Intra-euro area government bond spreads continue to narrow, reflecting expectations of additional ECB measures in December and defying elevated uncertainty vis-à-vis euro area growth prospects
Euro area business leading indicators revealed on Monday further signs of contraction in economic activity. The euro area composite index decreased to a six-month low of 45.1 in November – a tad lower than consensus expectations of 45.5 – from 52 in October (see Economics).
The manufacturing PMI fell by 1.2 pts to a three-month low of 53.6, remaining though above the contraction/expansion threshold of 50 as many businesses remain open and foreign demand (US, Asia) has held well. On a more negative note, the services PMI index declined by 5.6 pts to a six-month low of 41.3 as consumer-driven activity (travel, leisure, hospitality outlets) has been essentially halted in major European economies.

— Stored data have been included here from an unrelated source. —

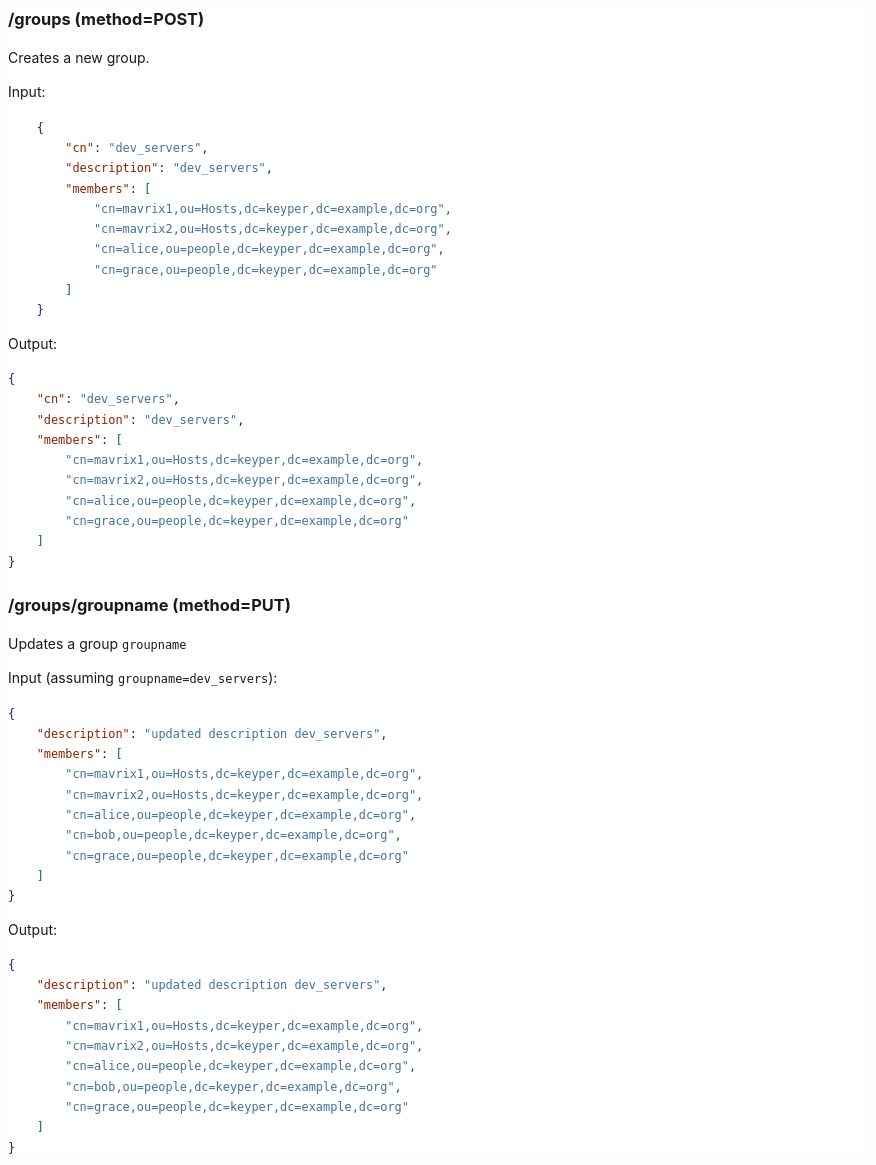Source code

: ### /groups (method=POST)
Creates a new group.

Input:
```json
    {
        "cn": "dev_servers",
        "description": "dev_servers",
        "members": [
            "cn=mavrix1,ou=Hosts,dc=keyper,dc=example,dc=org",
            "cn=mavrix2,ou=Hosts,dc=keyper,dc=example,dc=org",
            "cn=alice,ou=people,dc=keyper,dc=example,dc=org",
            "cn=grace,ou=people,dc=keyper,dc=example,dc=org"
        ]
    }
```

Output:
```json
{
    "cn": "dev_servers",
    "description": "dev_servers",
    "members": [
        "cn=mavrix1,ou=Hosts,dc=keyper,dc=example,dc=org",
        "cn=mavrix2,ou=Hosts,dc=keyper,dc=example,dc=org",
        "cn=alice,ou=people,dc=keyper,dc=example,dc=org",
        "cn=grace,ou=people,dc=keyper,dc=example,dc=org"
    ]
}
```

### /groups/groupname (method=PUT)
Updates a group ```groupname```

Input (assuming ```groupname=dev_servers```):
```json
{
    "description": "updated description dev_servers",
    "members": [
        "cn=mavrix1,ou=Hosts,dc=keyper,dc=example,dc=org",
        "cn=mavrix2,ou=Hosts,dc=keyper,dc=example,dc=org",
        "cn=alice,ou=people,dc=keyper,dc=example,dc=org",
        "cn=bob,ou=people,dc=keyper,dc=example,dc=org",
        "cn=grace,ou=people,dc=keyper,dc=example,dc=org"
    ]
}
```

Output:
```json
{
    "description": "updated description dev_servers",
    "members": [
        "cn=mavrix1,ou=Hosts,dc=keyper,dc=example,dc=org",
        "cn=mavrix2,ou=Hosts,dc=keyper,dc=example,dc=org",
        "cn=alice,ou=people,dc=keyper,dc=example,dc=org",
        "cn=bob,ou=people,dc=keyper,dc=example,dc=org",
        "cn=grace,ou=people,dc=keyper,dc=example,dc=org"
    ]
}
```
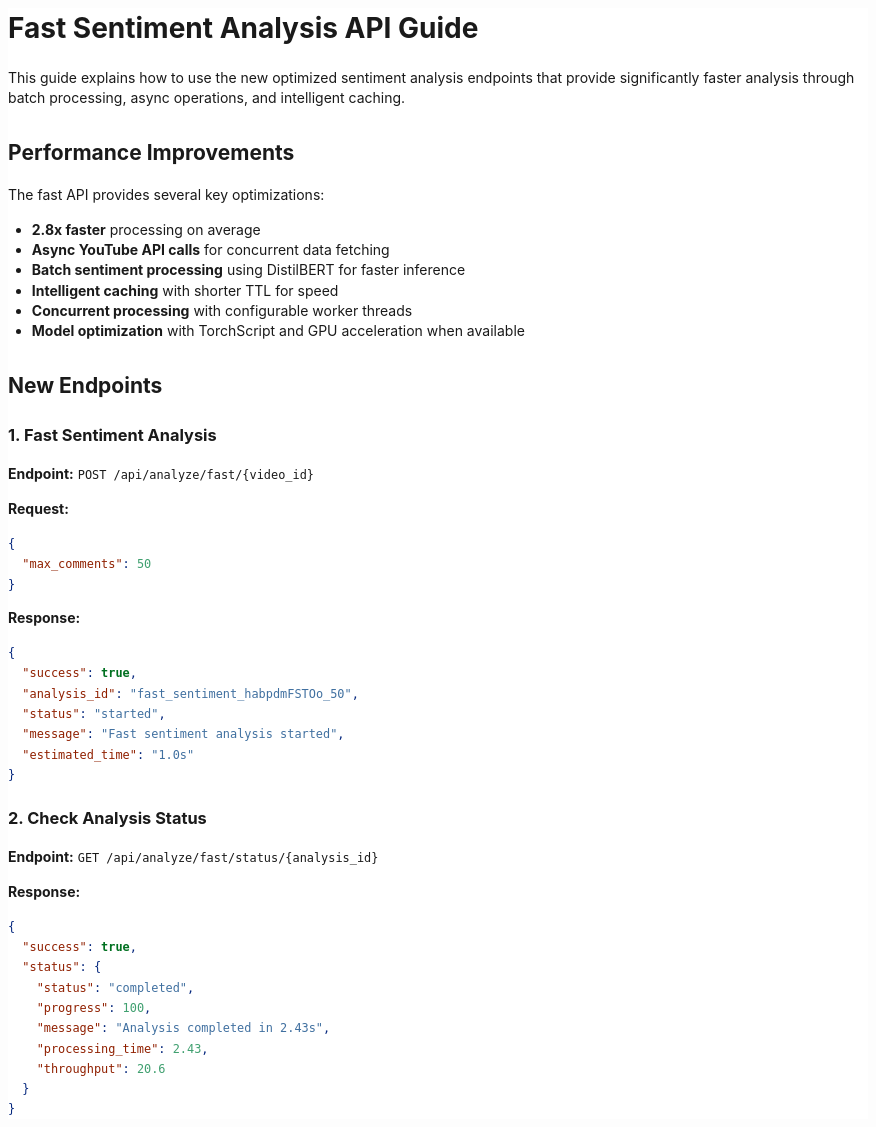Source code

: # Fast Sentiment Analysis API Guide

This guide explains how to use the new optimized sentiment analysis endpoints that provide significantly faster analysis through batch processing, async operations, and intelligent caching.

## Performance Improvements

The fast API provides several key optimizations:

- **2.8x faster** processing on average
- **Async YouTube API calls** for concurrent data fetching
- **Batch sentiment processing** using DistilBERT for faster inference
- **Intelligent caching** with shorter TTL for speed
- **Concurrent processing** with configurable worker threads
- **Model optimization** with TorchScript and GPU acceleration when available

## New Endpoints

### 1. Fast Sentiment Analysis

**Endpoint:** `POST /api/analyze/fast/{video_id}`

**Request:**
```json
{
  "max_comments": 50
}
```

**Response:**
```json
{
  "success": true,
  "analysis_id": "fast_sentiment_habpdmFSTOo_50",
  "status": "started",
  "message": "Fast sentiment analysis started",
  "estimated_time": "1.0s"
}
```

### 2. Check Analysis Status

**Endpoint:** `GET /api/analyze/fast/status/{analysis_id}`

**Response:**
```json
{
  "success": true,
  "status": {
    "status": "completed",
    "progress": 100,
    "message": "Analysis completed in 2.43s",
    "processing_time": 2.43,
    "throughput": 20.6
  }
}
```
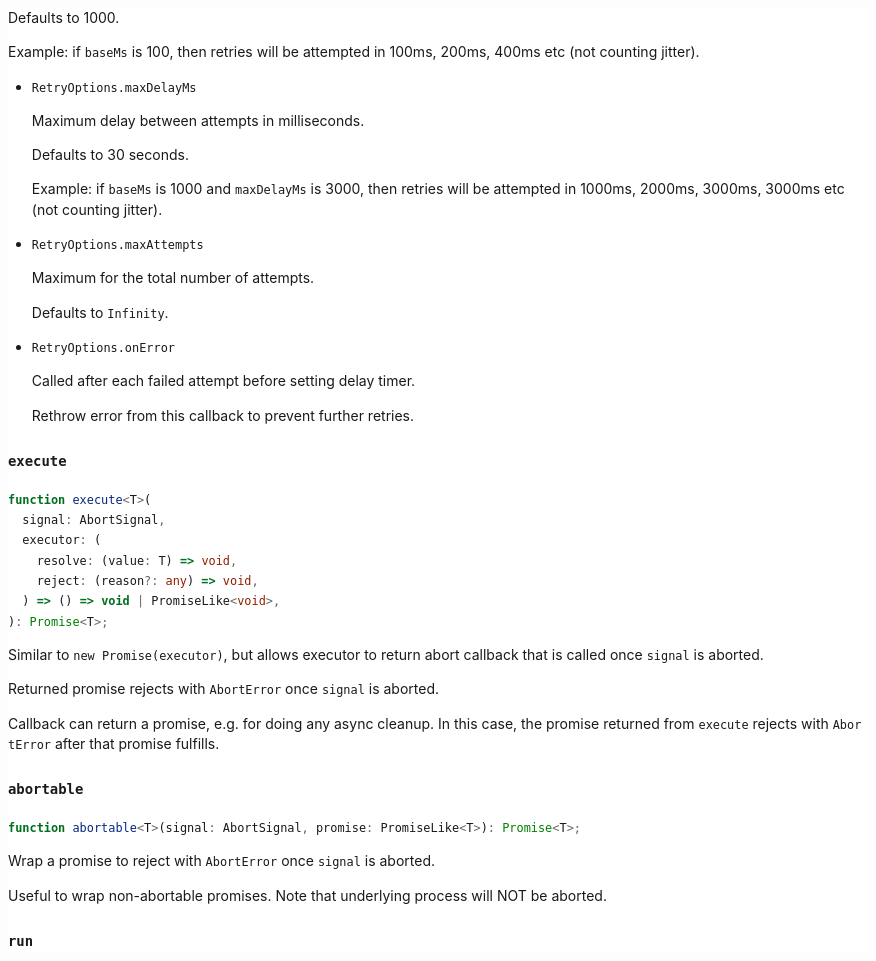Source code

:   Defaults to 1000.

  Example: if `baseMs` is 100, then retries will be attempted in 100ms, 200ms,
  400ms etc (not counting jitter).

- `RetryOptions.maxDelayMs`

  Maximum delay between attempts in milliseconds.

  Defaults to 30 seconds.

  Example: if `baseMs` is 1000 and `maxDelayMs` is 3000, then retries will be
  attempted in 1000ms, 2000ms, 3000ms, 3000ms etc (not counting jitter).

- `RetryOptions.maxAttempts`

  Maximum for the total number of attempts.

  Defaults to `Infinity`.

- `RetryOptions.onError`

  Called after each failed attempt before setting delay timer.

  Rethrow error from this callback to prevent further retries.

### `execute`

```ts
function execute<T>(
  signal: AbortSignal,
  executor: (
    resolve: (value: T) => void,
    reject: (reason?: any) => void,
  ) => () => void | PromiseLike<void>,
): Promise<T>;
```

Similar to `new Promise(executor)`, but allows executor to return abort callback
that is called once `signal` is aborted.

Returned promise rejects with `AbortError` once `signal` is aborted.

Callback can return a promise, e.g. for doing any async cleanup. In this case,
the promise returned from `execute` rejects with `AbortError` after that promise
fulfills.

### `abortable`

```ts
function abortable<T>(signal: AbortSignal, promise: PromiseLike<T>): Promise<T>;
```

Wrap a promise to reject with `AbortError` once `signal` is aborted.

Useful to wrap non-abortable promises. Note that underlying process will NOT be
aborted.

### `run`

While the hit to economic activity appears less severe compared with the Spring (see graph below) as lockdown measures are less harsh, Europe’s second wave of Covid-19 is still underway and the timeline for the roll-back of containment measures remains unclear. As a result, economic activity is expected to contract in Q4:2020 and early in 2021.
We expect real GDP growth of -3.4% qoq (-7.7% yoy) in Q4:2020 followed by +0.8% qoq (-3.4% yoy) in Q1:2021. The encouraging vaccine developments (Pfizer, Moderna) point to upside growth risks in Q2-Q4:2021. However, caution is warranted until, inter alia, the vaccine is fully rolled out and Europe achieves the desired threshold of herd immunity against Covid-19 (e.g. when the pandemic no longer interrupts economic activity) via massive vaccination. Note that equity markets, as discounting mechanisms, have priced in the positive vaccine news, taking in stride the expected short-term contraction of economic activity.
Indeed, euro area equity momentum continued in the past week with the Eurostoxx index up by +1.4% (+16% MtD ⅼ -4% YtD). Regionally, in the light of positive vaccine news, periphery bourses have overperformed month-to-date (IBEX35: +25%, FTSE/MIB +21%), albeit the performance gap versus the core remains wide at circa 1100 bps year-to-date (see graph below). Valuation expansion has accounted for the majority of the IBEX35 price increase, with the 12-month forward P/E increasing to 21x from 17.8x in late October, whereas 12-month forward EPS revisions is picking up in Italy. Note that financials account for a large share of market cap on both indices (IBEX35:17% and FTSE/MIB 15%, respectively). As a result, both headline periphery indices have found support by the circa 30% rally of the SX7P index month-to-date.
Regarding sovereign bonds, both ECB President Lagarde and Chief Economist Lane, have mentioned that despite positive vaccine news, monetary policy must respond to prevent the short-term (Q4:2020 & early-2021) economic downturn from inducing persistent damage to the economy. We, and consensus, now expect the ECB to extend its pandemic emergency purchase program (PEPP: €1350billion with a usage of €681bn as of November 20th or €76 billion per month since inception) beyond June 2021, increasing at the same time the total envelope of the program.
Expectations for the continuation of ultra-loose monetary policies by the ECB have sent periphery government bond spreads significantly lower in the past month. The BTP/Bund spread has narrowed by 18bps to circa 110bps – its lowest level since April 2016. In a similar vein, the GGB/bund spread has declined by 25bps to circa 125bps – its lowest level since September 2009.